Özkan Başaran
Kişiliği oturmamış toplumlar neye sevindiklerini pek bilmezler. Neye üzüldüklerini de. Milli günlerinde Coşkuyu yaşayamazlar.
Baskıcı rejimlerde yıllarca ezilen halkın toplumsal kişiliği oluşamaz.
Örf, adet ve geleneklerine uymayan davranış biçimlerini halkına dayatan rejimler, halk tarafından genel kabul görmez.
Ne kadar süslerseniz süsleyin ve ne kadar kutsarsanız kutsayın, halkın büyük bölümüne baskıcı bir rejimi asla benimsetemezsiniz.
Darbelerle gelen rejimler, sonunda halk devrimiyle ortadan kaldırılır. Adını ne koyarsanız koyun farketmez.
Zorla yaptırılan her şeye baskı denmez mi?
Baskıyla oturtmaya çalıştığınız ve halkın kabullenmediği rejiminize devrim diyebilir misiniz?
Halkın katılmadığı rejim değişikliklerine Cunta veya Diktatörlük denir.
Çünkü, Devrimler, halkın katılımıyla yapılır.
Halkın alt üst etmediği bir yönetim şekline, Devrim denmez.
Eğer halka rağmen rejim değiştirirseniz; o rejim halkın rejimi değil, seçkinlerin elitlerin ve bürokrasinin rejimi olur.
Resmi Bayramlarında coşku olmaz. Coşkuluymuş gibi davranılır.
Toplumsal olarak sevinilmez, sevinirmiş gibi davranılır.
Toplumsal olarak üzülünmez, üzülünürmüş gibi davranılır.
Baskıcı rejimler halkı ötekiler gibi görürler.
Bürokrasi ve seçkinler ülkenin sahibi kendini görürler. Halk ikinci sınıftır. Halkını aşağılarlar. Rejimin seçkinleri halkına seçmesini bilmeyen sürü muamelesi yaparlar.
Rejimin sahipleri örtülü bir baskıya alıştıkları için, rejimi koruma adına işledikleri suçları doğal kabul ederler.
Rejimi koruma adına halkına yaptıkları her türlü kanlı eylem haklı olarak gösterilir.
Rejimin çökmesi kendi saltanatlarını bitireceği için, halkını düşman görürler.
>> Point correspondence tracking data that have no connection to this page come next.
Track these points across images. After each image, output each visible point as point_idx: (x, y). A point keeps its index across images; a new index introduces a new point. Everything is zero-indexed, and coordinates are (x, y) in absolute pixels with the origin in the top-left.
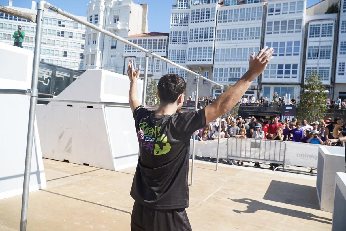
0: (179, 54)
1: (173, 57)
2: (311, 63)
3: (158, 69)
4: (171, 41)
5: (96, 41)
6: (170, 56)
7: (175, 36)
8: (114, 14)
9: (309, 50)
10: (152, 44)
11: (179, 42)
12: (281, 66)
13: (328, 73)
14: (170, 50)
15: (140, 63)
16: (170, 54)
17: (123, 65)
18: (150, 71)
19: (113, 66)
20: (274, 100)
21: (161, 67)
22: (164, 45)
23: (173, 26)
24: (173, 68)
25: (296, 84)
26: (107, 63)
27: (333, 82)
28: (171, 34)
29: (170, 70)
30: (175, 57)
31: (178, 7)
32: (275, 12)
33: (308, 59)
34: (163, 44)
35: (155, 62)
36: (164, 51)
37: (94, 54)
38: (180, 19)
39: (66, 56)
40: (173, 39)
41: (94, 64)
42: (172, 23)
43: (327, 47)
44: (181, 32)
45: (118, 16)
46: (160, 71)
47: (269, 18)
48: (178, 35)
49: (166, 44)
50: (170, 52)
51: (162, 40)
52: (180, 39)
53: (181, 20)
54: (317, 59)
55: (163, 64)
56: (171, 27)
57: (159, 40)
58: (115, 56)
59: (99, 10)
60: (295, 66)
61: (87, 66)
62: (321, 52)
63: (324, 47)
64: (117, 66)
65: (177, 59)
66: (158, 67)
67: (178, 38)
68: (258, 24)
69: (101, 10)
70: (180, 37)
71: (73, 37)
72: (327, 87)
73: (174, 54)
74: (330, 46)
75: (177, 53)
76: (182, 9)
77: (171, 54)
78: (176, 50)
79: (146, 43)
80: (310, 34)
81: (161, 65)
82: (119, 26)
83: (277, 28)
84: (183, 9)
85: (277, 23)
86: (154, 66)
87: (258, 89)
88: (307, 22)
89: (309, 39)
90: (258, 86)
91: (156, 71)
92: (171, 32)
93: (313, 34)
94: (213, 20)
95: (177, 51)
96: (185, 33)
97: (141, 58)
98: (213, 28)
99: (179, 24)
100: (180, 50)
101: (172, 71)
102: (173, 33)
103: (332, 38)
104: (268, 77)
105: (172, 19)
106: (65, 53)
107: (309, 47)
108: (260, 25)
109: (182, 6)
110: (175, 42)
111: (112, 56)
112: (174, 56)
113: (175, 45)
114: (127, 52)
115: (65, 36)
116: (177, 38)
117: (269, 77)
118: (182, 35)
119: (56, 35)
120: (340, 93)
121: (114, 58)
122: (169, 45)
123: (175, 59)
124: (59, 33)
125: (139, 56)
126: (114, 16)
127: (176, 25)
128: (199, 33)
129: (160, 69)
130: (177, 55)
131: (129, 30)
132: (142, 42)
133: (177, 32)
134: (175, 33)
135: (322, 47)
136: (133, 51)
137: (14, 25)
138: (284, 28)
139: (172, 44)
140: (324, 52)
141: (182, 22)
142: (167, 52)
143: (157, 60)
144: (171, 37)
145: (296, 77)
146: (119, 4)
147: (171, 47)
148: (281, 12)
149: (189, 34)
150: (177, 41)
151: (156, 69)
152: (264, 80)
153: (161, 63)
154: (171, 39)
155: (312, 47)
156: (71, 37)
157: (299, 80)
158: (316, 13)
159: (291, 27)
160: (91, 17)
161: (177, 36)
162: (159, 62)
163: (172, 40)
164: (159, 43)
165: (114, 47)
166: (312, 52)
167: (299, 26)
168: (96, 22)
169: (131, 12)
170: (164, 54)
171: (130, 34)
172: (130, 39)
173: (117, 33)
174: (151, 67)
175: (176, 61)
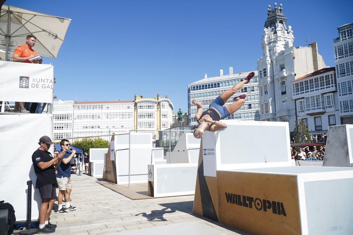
0: (350, 85)
1: (344, 90)
3: (329, 105)
4: (338, 75)
5: (267, 91)
6: (339, 89)
7: (342, 68)
8: (280, 64)
10: (319, 82)
11: (348, 73)
14: (339, 84)
15: (310, 103)
16: (339, 87)
17: (295, 108)
18: (321, 108)
19: (285, 110)
21: (332, 102)
22: (332, 80)
23: (338, 59)
24: (345, 101)
26: (280, 108)
28: (337, 67)
29: (342, 104)
30: (346, 90)
31: (341, 39)
34: (330, 79)
35: (325, 98)
36: (332, 86)
37: (268, 103)
38: (345, 50)
39: (251, 108)
40: (341, 72)
41: (268, 112)
42: (336, 56)
44: (348, 63)
45: (283, 65)
46: (332, 107)
48: (345, 66)
49: (333, 78)
50: (339, 86)
51: (328, 76)
52: (349, 70)
55: (334, 99)
56: (336, 61)
57: (326, 76)
58: (286, 101)
59: (266, 65)
61: (263, 114)
64: (289, 110)
65: (349, 91)
66: (329, 103)
67: (346, 70)
69: (267, 63)
70: (348, 67)
71: (255, 90)
73: (344, 86)
75: (347, 85)
76: (345, 39)
77: (341, 88)
78: (345, 82)
79: (313, 82)
81: (332, 100)
82: (285, 73)
84: (347, 39)
86: (325, 103)
91: (328, 107)
92: (337, 65)
95: (347, 83)
97: (310, 98)
99: (344, 56)
100: (350, 81)
101: (346, 104)
102: (339, 66)
106: (250, 105)
109: (345, 37)
110: (344, 75)
112: (344, 88)
113: (344, 77)
114: (295, 95)
115: (248, 91)
116: (344, 69)
118: (350, 65)
119: (241, 92)
121: (286, 103)
122: (337, 79)
123: (347, 92)
124: (243, 90)
125: (307, 97)
126: (280, 65)
127: (341, 58)
130: (347, 86)
131: (295, 75)
132: (309, 82)
133: (344, 64)
134: (342, 65)
136: (301, 93)
137: (209, 92)
139: (340, 77)
141: (347, 53)
142: (336, 86)
143: (327, 96)
144: (338, 71)
146: (283, 54)
147: (340, 80)
150: (345, 73)
151: (327, 106)
153: (332, 99)
154: (338, 73)
156: (253, 91)
160: (261, 72)
161: (344, 68)
162: (330, 98)
164: (326, 79)
165: (284, 93)
168: (265, 75)
169: (294, 58)
170: (333, 89)
171: (296, 78)
172: (296, 82)
173: (285, 80)
174: (321, 104)
175: (348, 93)
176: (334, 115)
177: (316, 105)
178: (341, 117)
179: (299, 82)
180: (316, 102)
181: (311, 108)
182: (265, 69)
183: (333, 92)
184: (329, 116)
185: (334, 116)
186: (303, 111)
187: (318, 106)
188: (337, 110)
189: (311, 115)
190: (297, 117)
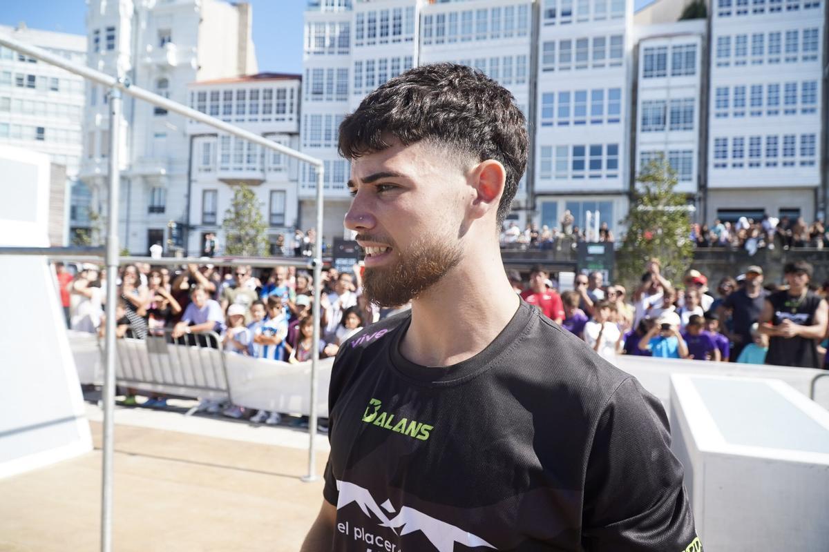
1: (316, 134)
2: (648, 141)
3: (277, 166)
4: (307, 93)
6: (306, 130)
7: (318, 79)
8: (158, 25)
9: (644, 109)
10: (261, 101)
11: (329, 96)
12: (579, 151)
13: (690, 164)
14: (306, 116)
15: (232, 151)
16: (306, 125)
17: (187, 156)
18: (258, 169)
19: (160, 158)
20: (564, 231)
21: (285, 159)
22: (292, 104)
23: (312, 54)
25: (617, 193)
26: (146, 152)
27: (703, 186)
28: (308, 74)
29: (307, 168)
30: (320, 134)
31: (323, 8)
32: (559, 18)
33: (643, 130)
34: (288, 101)
36: (291, 119)
38: (330, 36)
39: (42, 139)
40: (314, 88)
42: (309, 46)
43: (686, 100)
44: (333, 70)
45: (169, 32)
46: (283, 170)
47: (546, 34)
48: (325, 77)
49: (295, 100)
50: (306, 120)
51: (285, 91)
52: (332, 88)
53: (332, 39)
54: (663, 130)
56: (306, 57)
57: (279, 91)
58: (164, 135)
59: (117, 15)
60: (613, 149)
61: (90, 161)
62: (672, 113)
63: (679, 101)
64: (170, 159)
65: (326, 139)
66: (277, 159)
67: (325, 86)
68: (521, 46)
69: (122, 14)
70: (330, 81)
71: (60, 90)
72: (690, 198)
73: (316, 125)
74: (692, 100)
75: (323, 123)
76: (332, 11)
77: (309, 127)
78: (321, 116)
79: (244, 99)
80: (646, 70)
81: (285, 154)
82: (172, 55)
83: (565, 58)
84: (336, 11)
85: (565, 44)
86: (267, 156)
87: (526, 209)
88: (636, 41)
89: (643, 83)
90: (527, 202)
91: (272, 170)
92: (308, 70)
93: (652, 70)
94: (412, 39)
95: (324, 118)
96: (343, 73)
97: (233, 137)
98: (411, 59)
99: (326, 50)
100: (331, 116)
101: (315, 169)
102: (311, 73)
103: (696, 80)
104: (549, 178)
105: (309, 38)
106: (41, 130)
107: (644, 103)
108: (526, 51)
109: (333, 5)
110: (319, 96)
111: (157, 135)
112: (316, 130)
113: (319, 102)
114: (195, 122)
115: (37, 87)
116: (322, 84)
117: (553, 177)
118: (335, 77)
119: (14, 84)
120: (720, 211)
121: (164, 139)
122: (304, 104)
123: (320, 139)
124: (22, 79)
125: (225, 133)
126: (159, 31)
127: (319, 53)
128: (377, 72)
129: (282, 165)
130: (323, 127)
131: (199, 68)
132: (235, 96)
133: (323, 70)
134: (318, 73)
135: (672, 101)
138: (582, 56)
139: (310, 99)
140: (679, 112)
141: (334, 45)
142: (299, 121)
144: (307, 84)
145: (615, 176)
146: (170, 1)
147: (310, 107)
148: (574, 17)
149: (352, 75)
150: (322, 93)
151: (272, 166)
152: (540, 185)
154: (307, 88)
155: (650, 102)
156: (55, 89)
157: (624, 183)
158: (656, 20)
159: (599, 54)
160: (97, 32)
161: (322, 79)
163: (310, 90)
164: (278, 98)
165: (161, 112)
166: (650, 114)
167: (618, 53)
168: (111, 47)
169: (201, 20)
170: (292, 127)
171: (201, 77)
172: (202, 89)
173: (167, 76)
174: (258, 159)
175: (323, 142)
176: (284, 191)
177: (245, 158)
178: (301, 199)
179: (209, 90)
180: (245, 152)
181: (232, 165)
182: (111, 29)
183: (291, 134)
184: (272, 192)
185: (282, 194)
186: (208, 170)
187: (248, 162)
188: (292, 181)
189: (230, 182)
190: (190, 181)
Kendilerini rejimi getiren kabul ettikleri için ülkenin de sahibi görürler. Halk sadece sömürü malzemesidir.
Ancak; Halkını ötekiler sınıfına sokan rejimler çökmeye mahkûmdurlar.
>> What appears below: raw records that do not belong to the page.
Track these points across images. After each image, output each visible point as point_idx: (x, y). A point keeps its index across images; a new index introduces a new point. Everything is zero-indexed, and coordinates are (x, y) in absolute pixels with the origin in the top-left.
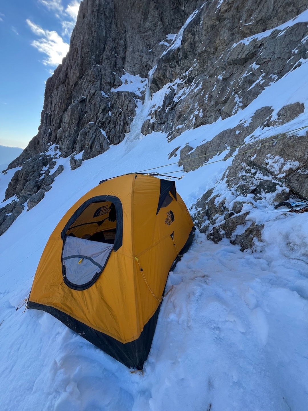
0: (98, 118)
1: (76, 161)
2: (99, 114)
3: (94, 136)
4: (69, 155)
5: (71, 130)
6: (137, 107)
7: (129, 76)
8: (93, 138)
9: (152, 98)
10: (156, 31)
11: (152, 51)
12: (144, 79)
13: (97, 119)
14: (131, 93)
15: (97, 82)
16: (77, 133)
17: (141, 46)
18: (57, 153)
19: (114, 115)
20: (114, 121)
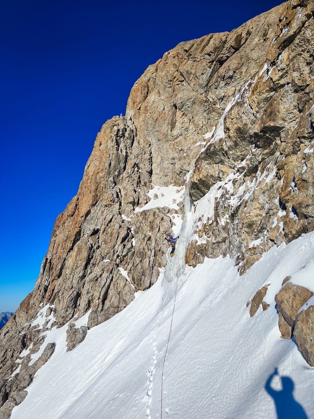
0: (116, 252)
1: (76, 330)
2: (116, 247)
3: (109, 281)
4: (67, 321)
5: (74, 277)
6: (175, 225)
7: (159, 189)
8: (107, 284)
9: (195, 208)
10: (188, 136)
11: (186, 155)
12: (181, 187)
13: (114, 255)
14: (163, 208)
15: (115, 206)
16: (83, 280)
17: (172, 153)
18: (50, 320)
19: (139, 242)
20: (141, 252)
Halkın kabullenmediği rejimler bir süre gidebilir. Rejim çökme aşamasında uzatmaların oynandığı süreç yaşanır.
Uzatmaların oynandığı süreçte rejimin egemenleri yönetirmiş gibi yaparlar. Halk da yönetilirmiş gibi yapar.
Rejim kurucuları da ayrıcalıklı rejimlerinin miyadının dolduğunu anlar da, anlamazmış gibi yaparlar. Aslında herkes gerçeği bilir de, bilmezmiş gibi davranır.
Sonuçta Halk kendi içinden kendisinden birilerini çıkarır ve kendi özüne uyan kendi rejimini oturtur. Buna da Halk Devrimi denir.
Halk Devrimi seçimle de olur, seçimsiz de olur.
Ortadoğu dikta rejimleri birer birer çöküyor. Diktatörler de halk tarafından linç ediliyor.
Son olarak halkı ayaklanan Suriye Diktatörü Esad Rejimi uzatmaları oynuyor. Onun sonu da çok yakındır.
İnsanlar layık olduğu rejimle yönetilirler. Rejimler toplumların aynasıdır.
Uyanan Halklar kendi onuruna yakışan yönetim biçimlerini mutlaka getirirler. Çünkü insanoğlu hep iyiye doğru akış içindedir.
Bazı halklar erken uyanır, bazıları da geç uyanır. Ama uyanır.
Sonuçta kendi özüne uygun özgürce yaşayacağı bir rejimi getirir.
Getirene kadar da, ezen de, ezilen de “Mış” gibi davranır.